### DOCUMENT PASSAGE
------------
According to the United States Census Bureau, the town has a total area of 0.3 sqmi, all land.

==Demographics==

Historical population
| Census | Pop. | Note | %± |
| 1910 | 340 |  | — |
| 1920 | 107 |  | −68.5% |
| 1930 | 198 |  | 85.0% |
| 1940 | 188 |  | −5.1% |
| 1950 | 210 |  | 11.7% |
| 1960 | 147 |  | −30.0% |
| 1970 | 163 |  | 10.9% |
| 1980 | 191 |  | 17.2% |
| 1990 | 206 |  | 7.9% |
| 2000 | 250 |  | 21.4% |
| 2010 | 273 |  | 9.2% |
| 2020 | 258 |  | −5.5% |
U.S. Decennial Census

===2020 census===

As of the 2020 census, Talala had a population of 258. The median age was 36.3 years. 25.2% of residents were under the age of 18 and 14.3% of residents were 65 years of age or older. For every 100 females there were 98.5 males, and for every 100 females age 18 and over there were 96.9 males age 18 and over.

0.0% of residents lived in urban areas, while 100.0% lived in rural areas.

There were 95 households in Talala, of which 37.9% had children under the age of 18 living in them. Of all households, 42.1% were married-couple households, 26.3% were households with a male householder and no spouse or partner present, and 22.1% were households with a female householder and no spouse or partner present. About 20.0% of all households were made up of individuals and 9.5% had someone living alone who was 65 years of age or older.

There were 110 housing units, of which 13.6% were vacant. The homeowner vacancy rate was 7.0% and the rental vacancy rate was 0.0%.

Racial composition as of the 2020 census
| Race | Number | Percent |
|---|---|---|
| White | 154 | 59.7% |
| Black or African American | 0 | 0.0% |
| American Indian and Alaska Native | 40 | 15.5% |
| Asian | 0 | 0.0% |
| Native Hawaiian and Other Pacific Islander | 0 | 0.0% |
| Some other race | 3 | 1.2% |
| Two or more races | 61 | 23.6% |
| Hispanic or Latino (of any race) | 18 | 7.0% |

===2010 census===

As of the census of 2010, there were 273 people and 81 families residing in the town. The population density was 910 PD/sqmi. There were 128 housing units at an average density of 426.6 /sqmi. The racial makeup of the town was 71.4% White, 0.0% African American, 20.5% Native American, 0.0% Asian, and 8.1% from two or more races. Hispanic or Latino of any race were 0.7% of the population.
------------
Source texts of formatted documents
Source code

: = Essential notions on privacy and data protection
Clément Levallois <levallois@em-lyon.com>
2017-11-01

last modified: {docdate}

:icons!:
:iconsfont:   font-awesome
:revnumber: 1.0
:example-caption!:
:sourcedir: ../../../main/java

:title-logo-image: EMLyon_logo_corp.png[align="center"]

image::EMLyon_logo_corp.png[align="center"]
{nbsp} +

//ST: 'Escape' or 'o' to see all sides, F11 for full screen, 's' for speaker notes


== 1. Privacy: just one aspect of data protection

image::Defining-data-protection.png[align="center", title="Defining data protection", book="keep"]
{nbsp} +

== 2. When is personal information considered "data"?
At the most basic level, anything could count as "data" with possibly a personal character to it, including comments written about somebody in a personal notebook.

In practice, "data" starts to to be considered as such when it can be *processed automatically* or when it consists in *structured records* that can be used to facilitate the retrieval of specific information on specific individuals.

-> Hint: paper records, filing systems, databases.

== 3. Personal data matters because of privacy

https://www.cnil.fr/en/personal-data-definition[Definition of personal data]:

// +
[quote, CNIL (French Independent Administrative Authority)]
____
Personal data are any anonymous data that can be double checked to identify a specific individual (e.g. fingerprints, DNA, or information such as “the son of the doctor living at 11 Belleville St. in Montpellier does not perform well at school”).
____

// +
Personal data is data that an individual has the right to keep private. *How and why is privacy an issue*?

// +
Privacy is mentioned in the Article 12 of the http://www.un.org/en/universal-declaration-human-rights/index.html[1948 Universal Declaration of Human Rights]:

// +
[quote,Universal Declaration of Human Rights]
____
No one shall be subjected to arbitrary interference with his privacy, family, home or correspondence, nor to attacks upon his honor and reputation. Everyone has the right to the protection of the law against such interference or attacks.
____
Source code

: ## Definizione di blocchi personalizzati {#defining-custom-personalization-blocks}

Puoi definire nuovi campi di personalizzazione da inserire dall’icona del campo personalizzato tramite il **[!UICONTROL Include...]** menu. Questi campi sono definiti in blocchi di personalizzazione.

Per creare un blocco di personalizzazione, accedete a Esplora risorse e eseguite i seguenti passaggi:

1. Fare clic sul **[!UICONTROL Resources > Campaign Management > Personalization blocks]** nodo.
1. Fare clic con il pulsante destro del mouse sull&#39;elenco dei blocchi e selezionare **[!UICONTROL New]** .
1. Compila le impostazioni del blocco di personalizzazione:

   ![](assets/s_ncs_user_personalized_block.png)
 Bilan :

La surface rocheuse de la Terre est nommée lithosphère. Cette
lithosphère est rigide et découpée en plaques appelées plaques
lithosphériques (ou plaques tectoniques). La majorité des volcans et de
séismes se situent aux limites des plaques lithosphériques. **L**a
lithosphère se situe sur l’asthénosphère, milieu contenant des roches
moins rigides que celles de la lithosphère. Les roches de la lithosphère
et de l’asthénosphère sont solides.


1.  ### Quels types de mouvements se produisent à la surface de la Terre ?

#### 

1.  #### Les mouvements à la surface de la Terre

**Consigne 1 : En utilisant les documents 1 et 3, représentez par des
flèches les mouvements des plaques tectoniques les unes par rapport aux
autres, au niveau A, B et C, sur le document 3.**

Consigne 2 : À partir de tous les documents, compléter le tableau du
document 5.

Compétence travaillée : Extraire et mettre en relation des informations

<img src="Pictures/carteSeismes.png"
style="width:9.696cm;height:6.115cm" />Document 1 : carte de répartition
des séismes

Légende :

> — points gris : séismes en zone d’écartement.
------------
### PROBLEM TO WORK ON
Repeat the Talala passage word for word from "As of the census" to "of the population.". Rely on nothing but the Talala passage.

### EXERCISE RESULT
As of the census of 2010, there were 273 people and 81 families residing in the town. The population density was 910 PD/sqmi. There were 128 housing units at an average density of 426.6 /sqmi. The racial makeup of the town was 71.4% White, 0.0% African American, 20.5% Native American, 0.0% Asian, and 8.1% from two or more races. Hispanic or Latino of any race were 0.7% of the population.